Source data
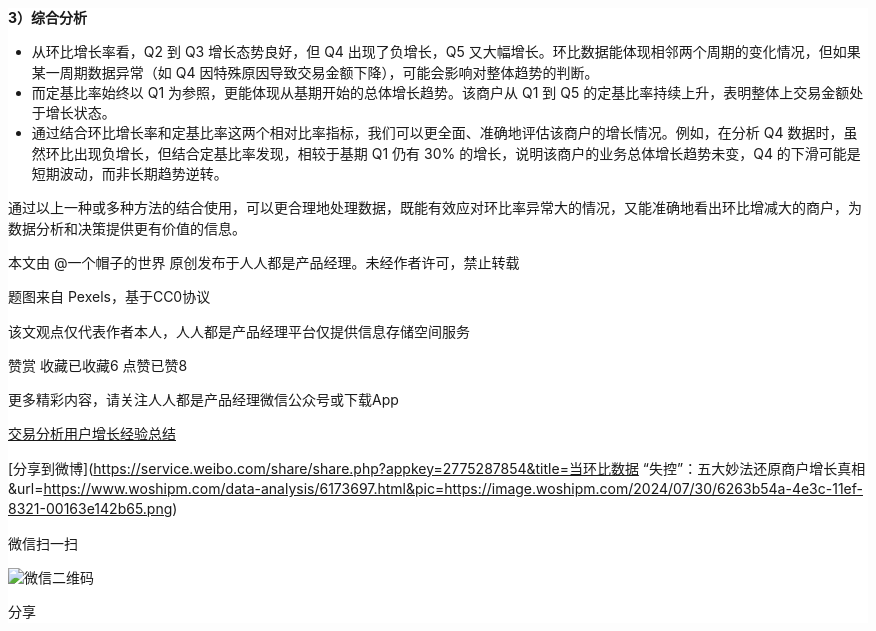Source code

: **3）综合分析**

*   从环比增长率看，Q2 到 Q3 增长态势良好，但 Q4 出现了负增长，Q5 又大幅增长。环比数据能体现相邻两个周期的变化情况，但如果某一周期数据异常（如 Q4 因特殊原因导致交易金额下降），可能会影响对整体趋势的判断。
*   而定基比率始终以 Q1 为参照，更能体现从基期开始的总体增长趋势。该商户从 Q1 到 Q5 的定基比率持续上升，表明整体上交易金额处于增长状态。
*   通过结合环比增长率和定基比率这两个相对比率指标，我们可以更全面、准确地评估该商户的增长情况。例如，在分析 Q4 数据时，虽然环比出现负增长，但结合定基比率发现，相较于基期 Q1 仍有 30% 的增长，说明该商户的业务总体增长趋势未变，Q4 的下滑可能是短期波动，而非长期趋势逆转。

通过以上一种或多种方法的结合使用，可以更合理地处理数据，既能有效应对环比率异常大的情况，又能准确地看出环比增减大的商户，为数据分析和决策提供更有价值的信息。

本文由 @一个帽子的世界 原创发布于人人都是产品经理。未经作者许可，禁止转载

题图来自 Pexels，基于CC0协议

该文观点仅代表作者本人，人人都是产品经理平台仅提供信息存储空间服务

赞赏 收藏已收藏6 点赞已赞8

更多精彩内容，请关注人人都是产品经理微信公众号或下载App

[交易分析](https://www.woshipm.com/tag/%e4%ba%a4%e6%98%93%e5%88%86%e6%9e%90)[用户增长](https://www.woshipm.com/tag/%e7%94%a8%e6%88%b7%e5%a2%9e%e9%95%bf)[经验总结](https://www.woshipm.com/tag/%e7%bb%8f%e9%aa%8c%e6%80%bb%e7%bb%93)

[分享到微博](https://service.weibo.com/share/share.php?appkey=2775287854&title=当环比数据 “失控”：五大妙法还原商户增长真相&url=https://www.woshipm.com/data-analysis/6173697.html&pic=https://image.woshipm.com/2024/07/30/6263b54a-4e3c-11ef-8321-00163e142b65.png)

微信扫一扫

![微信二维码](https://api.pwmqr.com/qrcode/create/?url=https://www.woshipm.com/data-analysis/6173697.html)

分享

-- Action item --
Print out every record above exactly as given. Do not include the pictures.

-- Solution to this problem --
Source code

: **3）综合分析**

*   从环比增长率看，Q2 到 Q3 增长态势良好，但 Q4 出现了负增长，Q5 又大幅增长。环比数据能体现相邻两个周期的变化情况，但如果某一周期数据异常（如 Q4 因特殊原因导致交易金额下降），可能会影响对整体趋势的判断。
*   而定基比率始终以 Q1 为参照，更能体现从基期开始的总体增长趋势。该商户从 Q1 到 Q5 的定基比率持续上升，表明整体上交易金额处于增长状态。
*   通过结合环比增长率和定基比率这两个相对比率指标，我们可以更全面、准确地评估该商户的增长情况。例如，在分析 Q4 数据时，虽然环比出现负增长，但结合定基比率发现，相较于基期 Q1 仍有 30% 的增长，说明该商户的业务总体增长趋势未变，Q4 的下滑可能是短期波动，而非长期趋势逆转。

通过以上一种或多种方法的结合使用，可以更合理地处理数据，既能有效应对环比率异常大的情况，又能准确地看出环比增减大的商户，为数据分析和决策提供更有价值的信息。

本文由 @一个帽子的世界 原创发布于人人都是产品经理。未经作者许可，禁止转载

题图来自 Pexels，基于CC0协议

该文观点仅代表作者本人，人人都是产品经理平台仅提供信息存储空间服务

赞赏 收藏已收藏6 点赞已赞8

更多精彩内容，请关注人人都是产品经理微信公众号或下载App

[交易分析](https://www.woshipm.com/tag/%e4%ba%a4%e6%98%93%e5%88%86%e6%9e%90)[用户增长](https://www.woshipm.com/tag/%e7%94%a8%e6%88%b7%e5%a2%9e%e9%95%bf)[经验总结](https://www.woshipm.com/tag/%e7%bb%8f%e9%aa%8c%e6%80%bb%e7%bb%93)

[分享到微博](https://service.weibo.com/share/share.php?appkey=2775287854&title=当环比数据 “失控”：五大妙法还原商户增长真相&url=https://www.woshipm.com/data-analysis/6173697.html&pic=https://image.woshipm.com/2024/07/30/6263b54a-4e3c-11ef-8321-00163e142b65.png)

微信扫一扫

![微信二维码](https://api.pwmqr.com/qrcode/create/?url=https://www.woshipm.com/data-analysis/6173697.html)

分享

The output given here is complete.